● **Short problem**
Copy back every one of the entries below word for word, but leave the pictures out of your answer.

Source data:
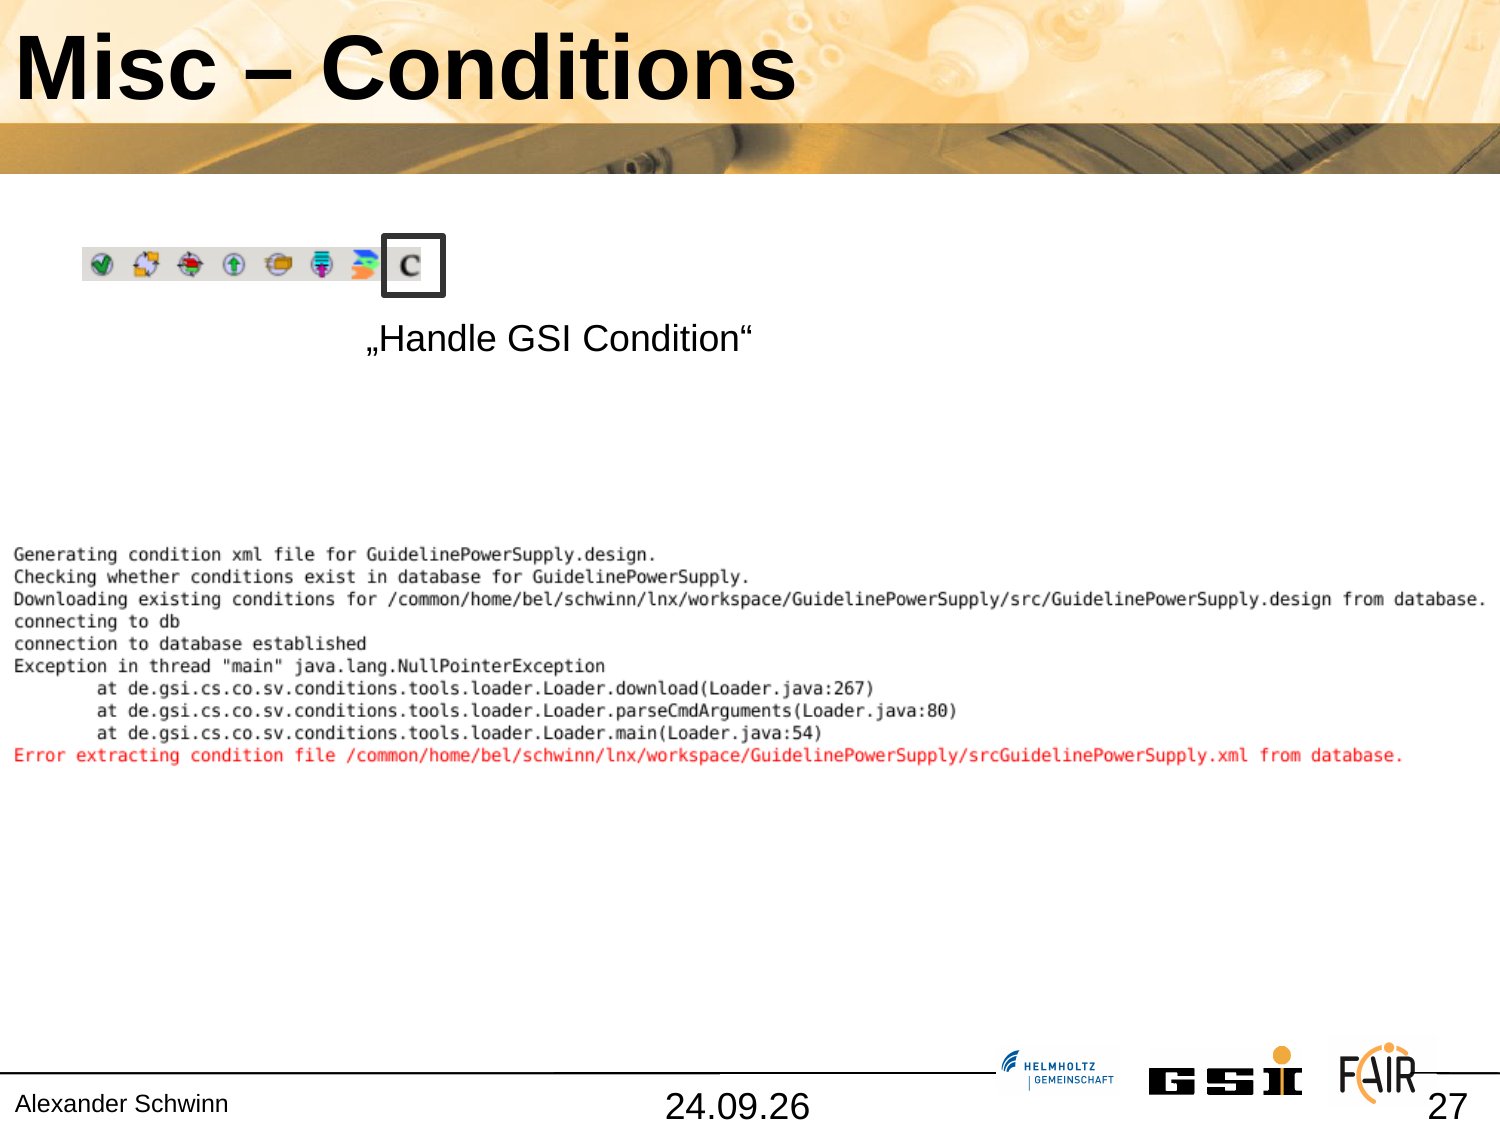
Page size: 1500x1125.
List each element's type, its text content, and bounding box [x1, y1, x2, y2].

picture [1149, 1046, 1302, 1095]
picture [996, 1046, 1121, 1095]
title Misc – Conditions [0, 0, 1500, 126]
picture [387, 247, 421, 281]
picture [0, 126, 1500, 175]
picture [82, 247, 381, 281]
picture [1328, 1034, 1439, 1106]
text_box „Handle GSI Condition“ [351, 307, 768, 367]
picture [11, 543, 1489, 775]
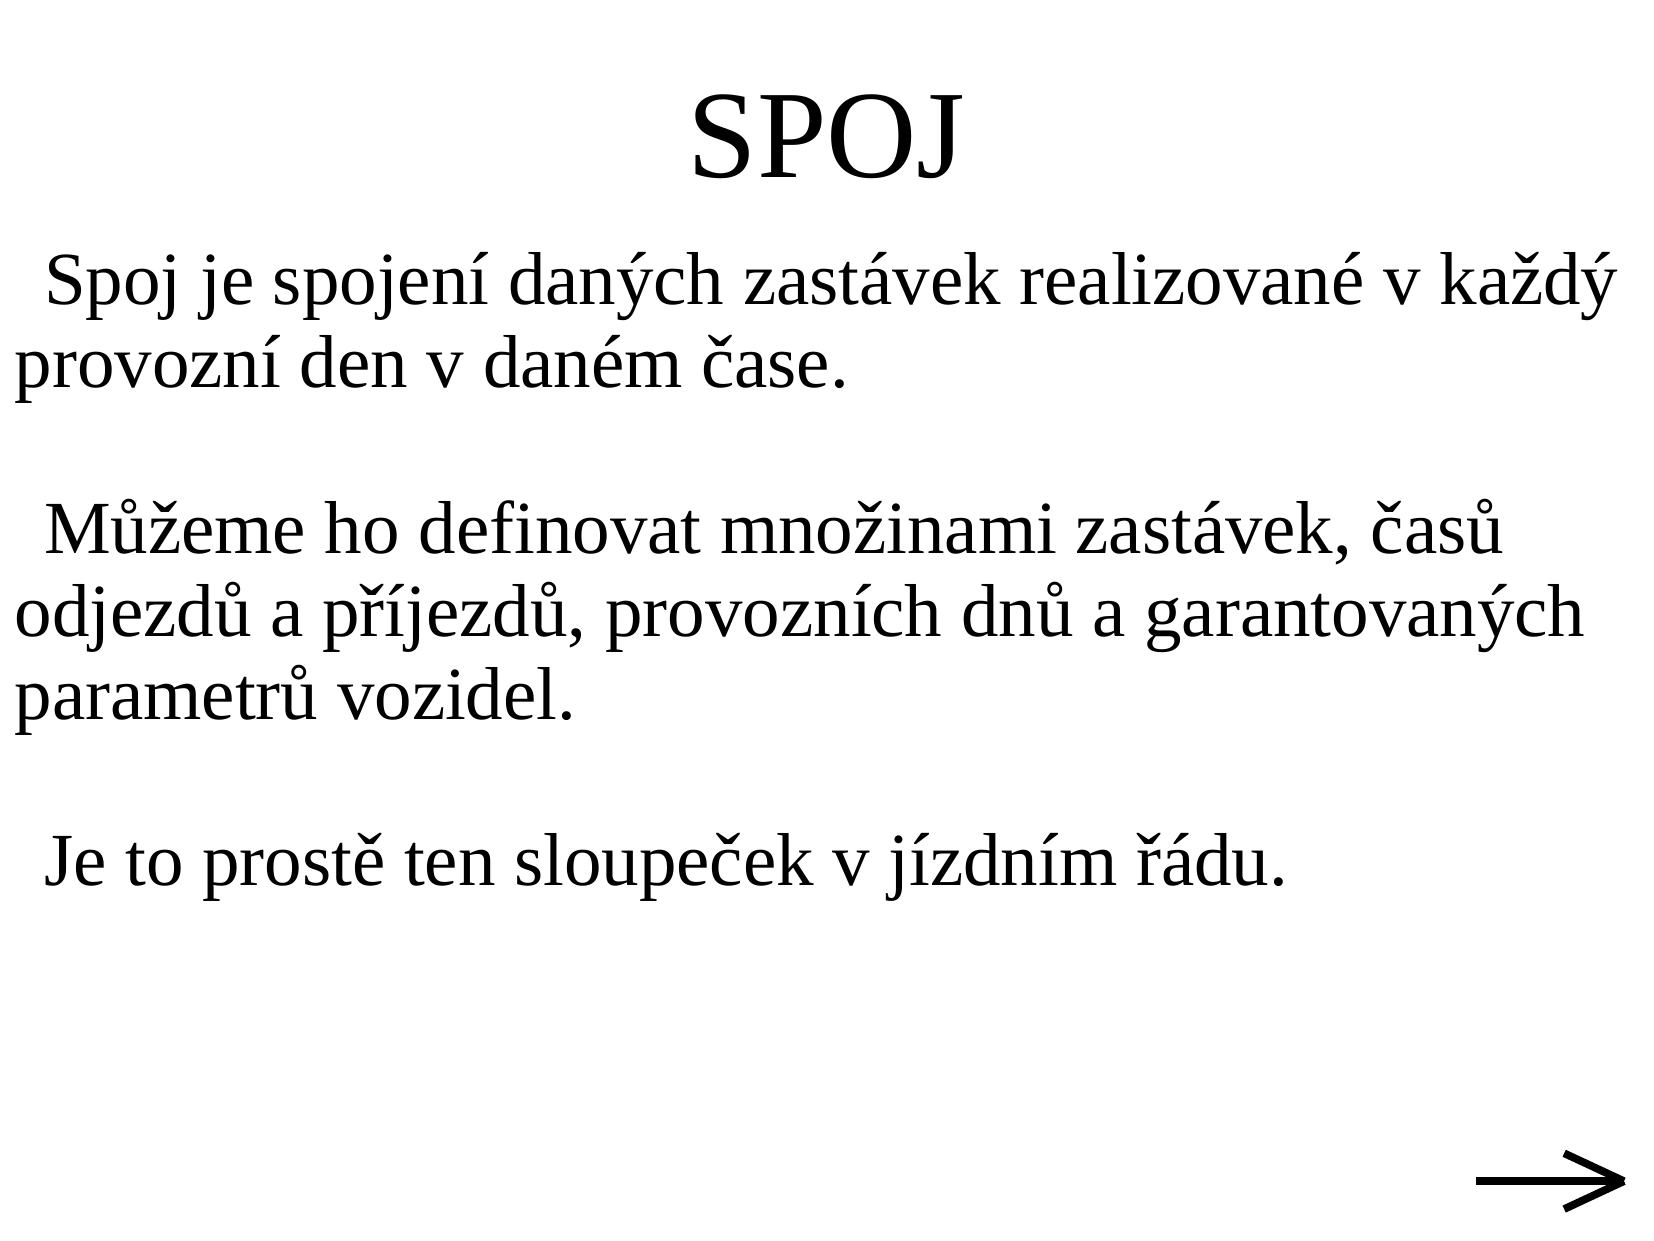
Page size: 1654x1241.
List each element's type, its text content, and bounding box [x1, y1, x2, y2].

text_box Spoj je spojení daných zastávek realizované v každý provozní den v daném čase. Můžeme ho definovat množinami zastávek, časů odjezdů a příjezdů, provozních dnů a garantovaných parametrů vozidel. Je to prostě ten sloupeček v jízdním řádu. [0, 230, 1654, 909]
text_box SPOJ [672, 59, 981, 213]
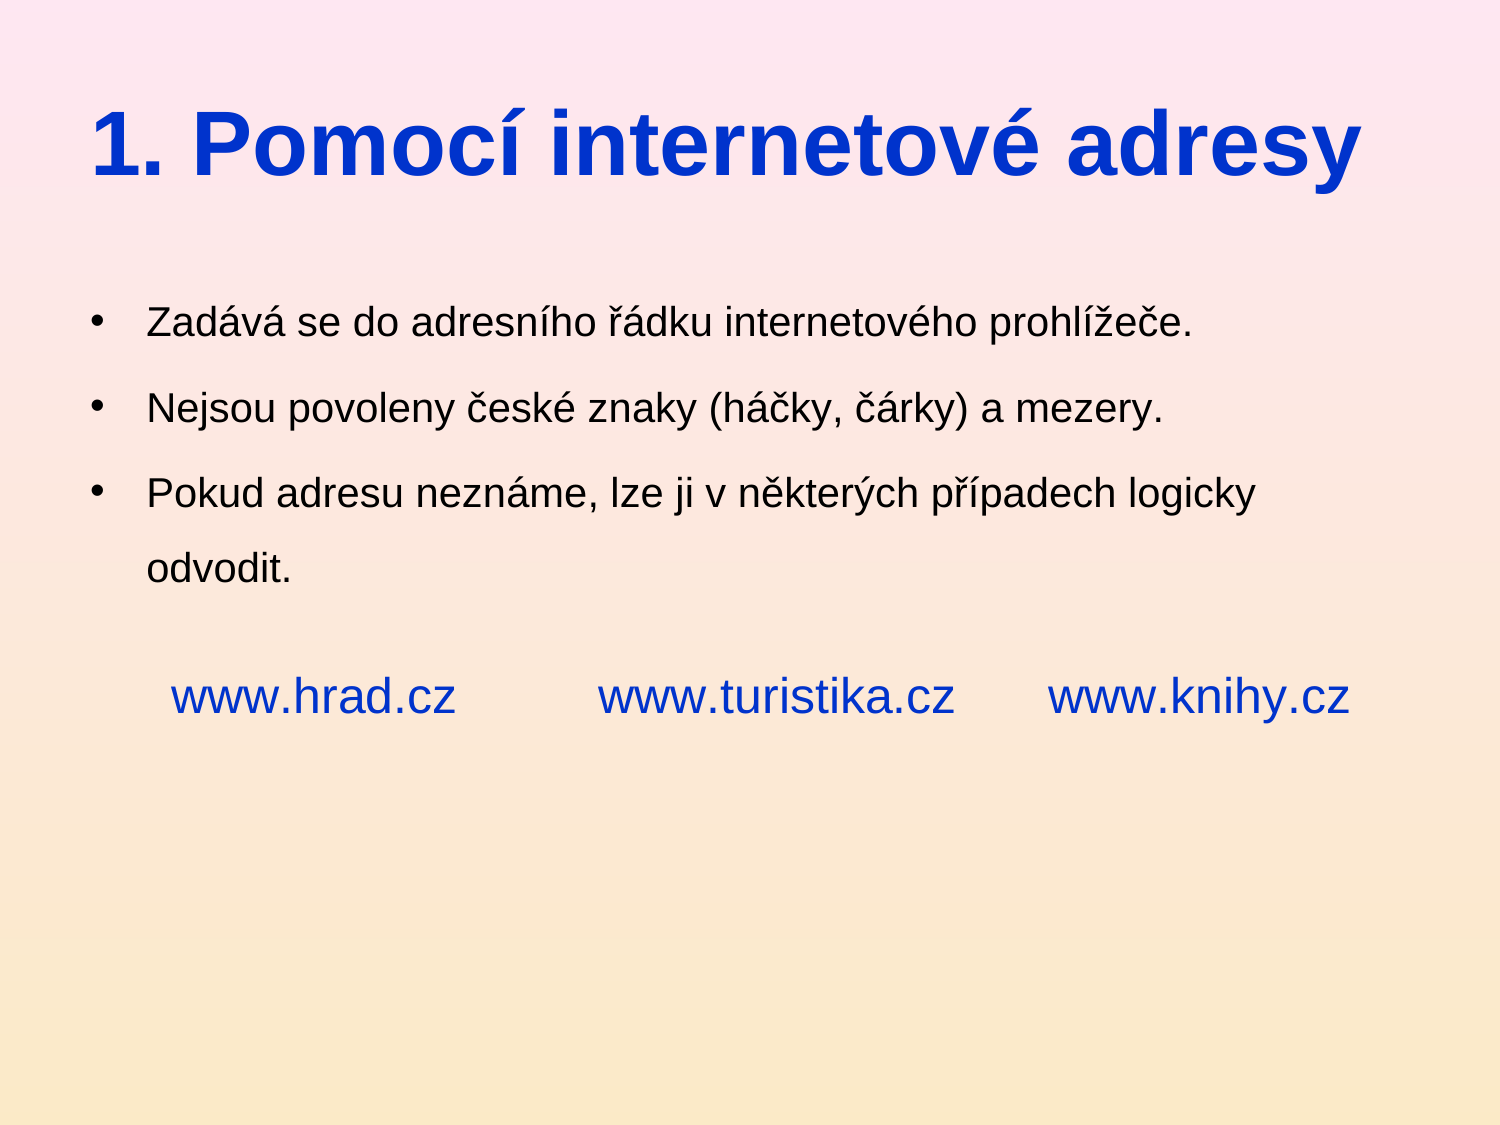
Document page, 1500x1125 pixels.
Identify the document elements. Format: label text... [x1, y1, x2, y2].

list Zadává se do adresního řádku internetového prohlížeče. Nejsou povoleny české znaky (háčky, čárky) a mezery. Pokud adresu neznáme, lze ji v některých případech logicky odvodit. www.hrad.cz www.turistika.cz www.knihy.cz [75, 262, 1426, 1006]
title 1. Pomocí internetové adresy [75, 45, 1426, 233]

● **Solution to this exercise**
Page size: 1500x1125.
List each element's type, its text content, and bounding box [x1, y1, x2, y2].

picture [1149, 1046, 1302, 1095]
picture [996, 1046, 1121, 1095]
title Misc – Conditions [0, 0, 1500, 126]
picture [387, 247, 421, 281]
picture [0, 126, 1500, 175]
picture [82, 247, 381, 281]
picture [1328, 1034, 1439, 1106]
text_box „Handle GSI Condition“ [351, 307, 768, 367]
picture [11, 543, 1489, 775]
Page size: 1654x1241.
List each element's type, its text content, and bounding box [x1, y1, x2, y2].

text_box Spoj je spojení daných zastávek realizované v každý provozní den v daném čase. Můžeme ho definovat množinami zastávek, časů odjezdů a příjezdů, provozních dnů a garantovaných parametrů vozidel. Je to prostě ten sloupeček v jízdním řádu. [0, 230, 1654, 909]
text_box SPOJ [672, 59, 981, 213]
Document page, 1500x1125 pixels.
Identify the document elements. Format: label text... [x1, y1, x2, y2].

list Zadává se do adresního řádku internetového prohlížeče. Nejsou povoleny české znaky (háčky, čárky) a mezery. Pokud adresu neznáme, lze ji v některých případech logicky odvodit. www.hrad.cz www.turistika.cz www.knihy.cz [75, 262, 1426, 1006]
title 1. Pomocí internetové adresy [75, 45, 1426, 233]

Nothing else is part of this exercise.